[Actions demandées]
1) Dans le texte sur le massacre de Daraya, combien de cousins Mohamed dit-il avoir perdus ?
2) Poursuivez le texte sur le massacre de Daraya à partir de sa dernière phrase.

[Extrait de page]
# # # #

Un journaliste avait décrit Daraya comme une ville de « fantômes et de cadavres » après avoir visité la ville ce dimanche. Des dizaines de corps jonchent les rues de la ville. Des familles entières ont été exécutées d’une balle dans la tête ou dans la poitrineMohamed, un homme de 35 ans, dit avoir perdu neuf de ses cousins dans le massacre. Abattus ou poignardés chez eux. Parmi eux, Issam Qafaa, 26 ans, Wissam Qafaa, 24 ans, qui devaient tout deux se marier ce vendredi. Une situation que Mohamed refuse d’accepter. « Je tuerai chaque homme du régime sur mon chemin. Je continuerai à tuer, ce même si je n’ai rien à manger » affirme-t-il, enragé, le téléphone à la main pour annoncer la nouvelle au reste de sa famille. « Ils étaient très calmes, ils n’allaient même pas aux manifestations anti-Assad ».

# # # #

[Données extraites]
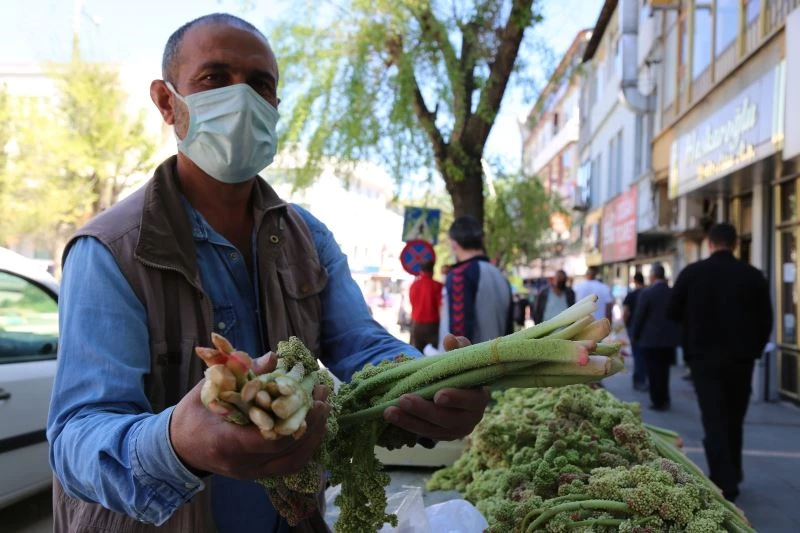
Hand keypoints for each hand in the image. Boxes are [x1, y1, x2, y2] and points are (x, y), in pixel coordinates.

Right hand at [170, 352, 330, 478]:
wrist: (179, 447)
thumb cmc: (194, 414)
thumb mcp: (211, 389)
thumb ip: (241, 375)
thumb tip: (272, 357)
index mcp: (225, 442)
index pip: (268, 439)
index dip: (293, 419)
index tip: (308, 396)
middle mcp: (241, 464)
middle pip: (287, 451)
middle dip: (311, 423)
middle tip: (323, 396)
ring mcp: (251, 473)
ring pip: (294, 462)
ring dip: (314, 435)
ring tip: (324, 408)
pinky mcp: (259, 474)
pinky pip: (290, 464)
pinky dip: (306, 445)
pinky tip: (315, 425)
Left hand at [382, 333, 490, 440]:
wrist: (459, 391)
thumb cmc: (461, 373)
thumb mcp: (461, 359)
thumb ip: (458, 348)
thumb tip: (449, 338)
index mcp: (479, 398)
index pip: (471, 401)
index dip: (456, 398)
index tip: (438, 395)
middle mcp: (470, 419)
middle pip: (447, 418)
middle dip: (424, 410)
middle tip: (404, 399)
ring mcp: (455, 431)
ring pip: (431, 429)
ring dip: (408, 420)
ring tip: (389, 411)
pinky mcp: (440, 436)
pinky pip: (422, 432)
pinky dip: (406, 424)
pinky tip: (390, 415)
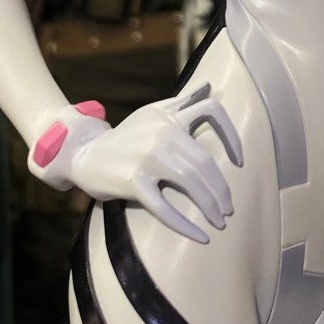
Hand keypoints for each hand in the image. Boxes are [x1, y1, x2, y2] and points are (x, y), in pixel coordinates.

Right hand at [63, 83, 242, 243]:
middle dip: (221, 189)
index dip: (231, 135)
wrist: (84, 154)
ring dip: (210, 206)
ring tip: (219, 223)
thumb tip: (210, 86)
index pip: (211, 111)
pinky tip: (200, 237)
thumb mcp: (153, 114)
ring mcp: (146, 157)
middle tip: (228, 210)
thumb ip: (182, 102)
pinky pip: (164, 207)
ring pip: (191, 181)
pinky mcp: (133, 182)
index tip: (239, 161)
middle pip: (204, 160)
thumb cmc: (126, 137)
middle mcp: (160, 132)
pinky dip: (186, 225)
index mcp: (168, 115)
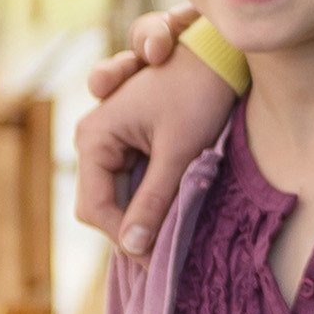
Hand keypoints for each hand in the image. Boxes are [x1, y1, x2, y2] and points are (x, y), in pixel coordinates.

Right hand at [72, 21, 237, 257]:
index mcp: (94, 136)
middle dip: (135, 227)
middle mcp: (94, 138)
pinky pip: (135, 183)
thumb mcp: (179, 151)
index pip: (95, 207)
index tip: (158, 258)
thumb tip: (134, 248)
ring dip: (147, 214)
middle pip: (104, 204)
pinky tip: (179, 211)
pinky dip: (156, 198)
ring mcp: (111, 141)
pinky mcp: (131, 143)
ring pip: (121, 197)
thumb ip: (154, 200)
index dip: (125, 237)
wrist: (220, 54)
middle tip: (170, 251)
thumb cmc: (199, 93)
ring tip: (178, 235)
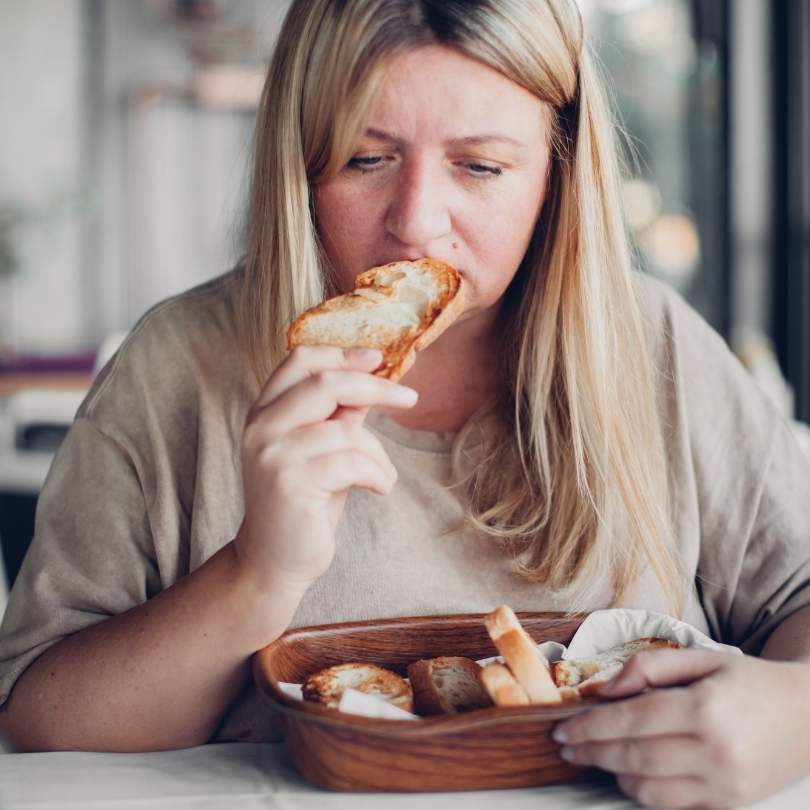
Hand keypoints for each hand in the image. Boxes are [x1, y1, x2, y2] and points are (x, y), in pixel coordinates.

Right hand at [232, 345, 417, 592]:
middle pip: (325, 383)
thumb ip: (339, 415)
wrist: (274, 561)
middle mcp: (261, 427)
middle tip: (410, 397)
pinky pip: (352, 463)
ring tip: (384, 475)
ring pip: (346, 430)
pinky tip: (380, 488)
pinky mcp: (290, 484)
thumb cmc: (305, 502)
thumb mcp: (323, 450)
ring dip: (379, 453)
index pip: (300, 360)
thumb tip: (374, 380)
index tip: (378, 359)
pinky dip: (378, 474)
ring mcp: (272, 455)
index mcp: (265, 411)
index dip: (342, 354)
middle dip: (376, 387)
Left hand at [552, 648, 809, 808]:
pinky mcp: (730, 804)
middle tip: (565, 745)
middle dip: (592, 752)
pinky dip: (642, 792)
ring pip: (648, 789)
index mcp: (704, 708)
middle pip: (633, 757)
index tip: (562, 727)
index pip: (630, 721)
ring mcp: (724, 784)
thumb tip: (605, 690)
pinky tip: (626, 774)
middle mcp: (714, 751)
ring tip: (593, 756)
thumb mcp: (701, 658)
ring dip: (612, 774)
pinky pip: (672, 805)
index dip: (590, 727)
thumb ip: (649, 668)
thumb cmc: (749, 681)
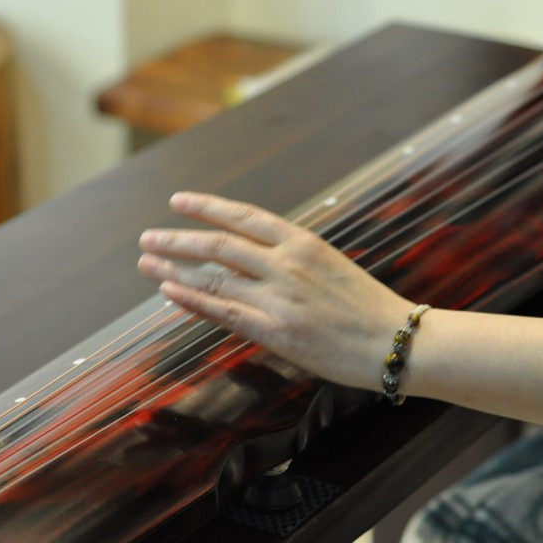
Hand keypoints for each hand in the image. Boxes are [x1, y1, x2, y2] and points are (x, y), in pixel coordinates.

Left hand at [138, 192, 413, 389]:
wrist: (396, 340)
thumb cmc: (368, 305)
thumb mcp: (331, 265)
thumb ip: (293, 257)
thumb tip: (254, 254)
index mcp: (303, 242)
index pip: (244, 216)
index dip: (207, 207)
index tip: (179, 201)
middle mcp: (287, 263)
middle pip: (220, 243)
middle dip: (179, 238)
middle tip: (149, 236)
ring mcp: (279, 297)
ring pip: (215, 276)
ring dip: (176, 268)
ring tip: (147, 262)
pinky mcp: (276, 331)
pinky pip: (224, 311)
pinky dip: (192, 300)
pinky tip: (169, 291)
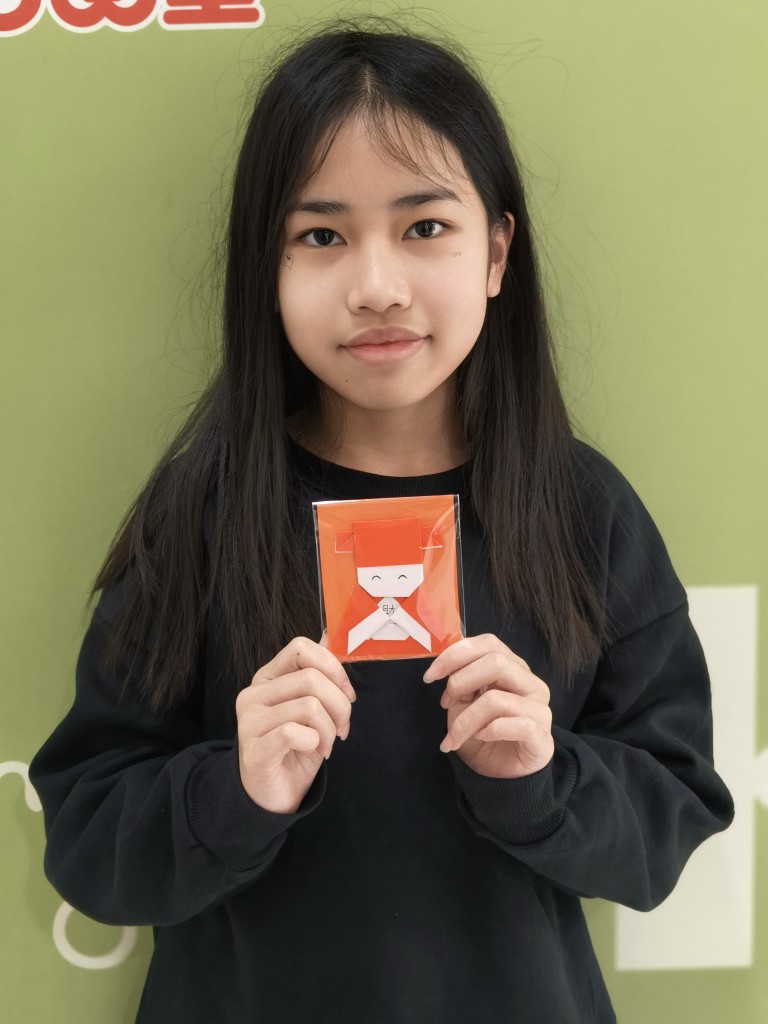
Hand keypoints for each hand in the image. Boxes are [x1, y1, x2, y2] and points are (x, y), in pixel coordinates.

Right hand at [236, 636, 355, 813]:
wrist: (272, 794)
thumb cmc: (295, 747)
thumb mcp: (311, 706)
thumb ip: (317, 671)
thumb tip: (329, 632)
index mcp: (268, 677)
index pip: (300, 648)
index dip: (333, 668)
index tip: (347, 695)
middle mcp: (253, 694)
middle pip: (311, 678)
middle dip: (339, 706)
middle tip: (342, 729)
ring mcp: (250, 721)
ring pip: (309, 706)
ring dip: (330, 730)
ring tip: (326, 745)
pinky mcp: (254, 749)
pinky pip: (296, 732)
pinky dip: (314, 742)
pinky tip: (313, 752)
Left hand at [423, 634, 553, 778]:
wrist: (498, 775)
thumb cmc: (481, 732)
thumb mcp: (464, 701)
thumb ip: (460, 678)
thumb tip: (443, 665)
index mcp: (513, 668)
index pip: (489, 643)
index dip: (456, 654)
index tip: (431, 675)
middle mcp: (531, 684)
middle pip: (496, 663)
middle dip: (460, 682)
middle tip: (445, 704)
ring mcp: (540, 710)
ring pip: (497, 699)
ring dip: (465, 720)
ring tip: (454, 735)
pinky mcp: (543, 738)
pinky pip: (518, 725)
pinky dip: (491, 731)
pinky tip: (481, 738)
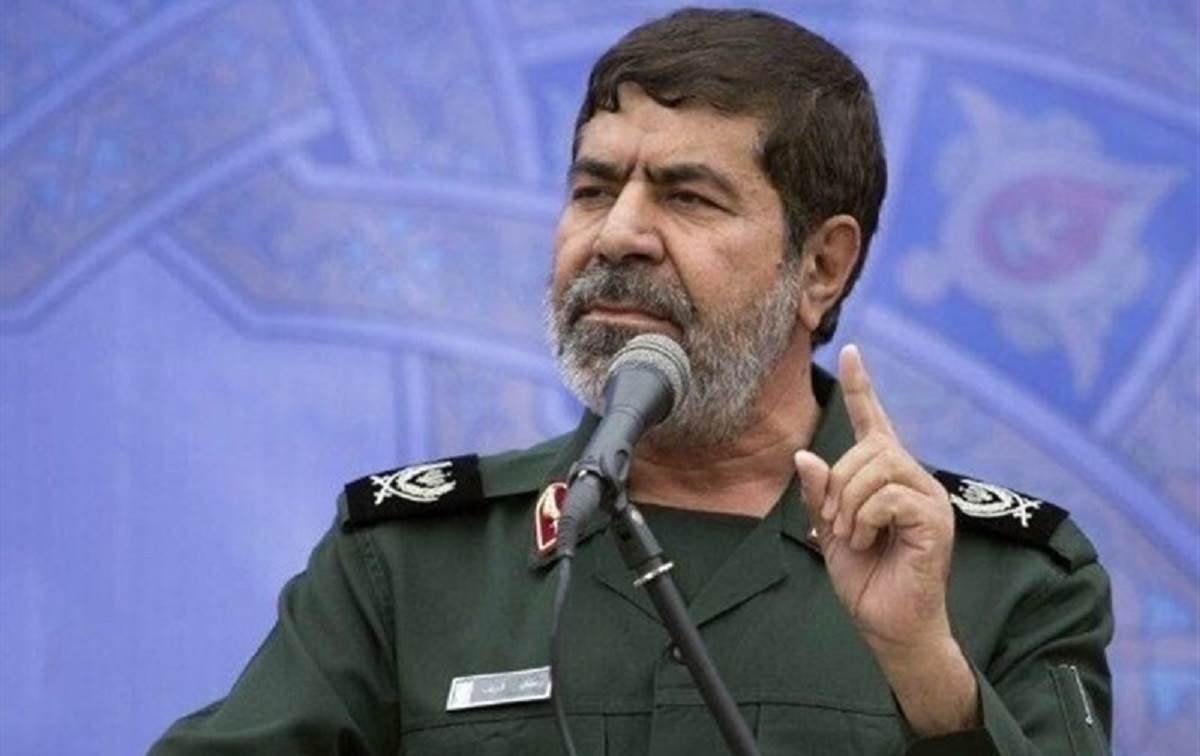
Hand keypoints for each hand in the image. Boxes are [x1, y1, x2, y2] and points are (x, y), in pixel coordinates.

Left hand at [794, 344, 976, 733]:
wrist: (887, 623)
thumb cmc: (864, 578)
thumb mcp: (828, 530)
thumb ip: (818, 493)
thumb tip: (804, 456)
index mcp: (885, 476)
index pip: (872, 422)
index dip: (861, 387)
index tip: (849, 350)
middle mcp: (912, 478)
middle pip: (867, 447)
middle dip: (836, 484)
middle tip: (832, 523)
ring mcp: (928, 497)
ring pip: (877, 467)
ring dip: (848, 503)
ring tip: (851, 535)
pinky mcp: (936, 519)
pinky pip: (889, 496)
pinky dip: (865, 518)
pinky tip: (866, 540)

# # # #

[Ensemble des réponses]
1) Neuf cousins.

2)
Des témoignages instrumentalisés par le régime

En comparaison avec Mohamed, les deux enfants interviewés par la reporter d’Al Dunia, semblent très silencieux. « Ici vous pouvez voir des enfants encore vivants avec leur mère morte », annonce Micheline Azaz devant la caméra, capturant en image ce qu’elle appelle « la tempête de destruction qui a suivi l’entrée des terroristes dans la ville ». Elle interroge la fillette : « Qui est derrière toi ? ». « Ma mère », répond l’enfant. « Sais-tu qui lui a fait ça ? » continue mécaniquement la journaliste, flanquée de deux soldats. Les yeux de la petite fille trahissent sa détresse. Elle répond dans un chuchotement. « Non ».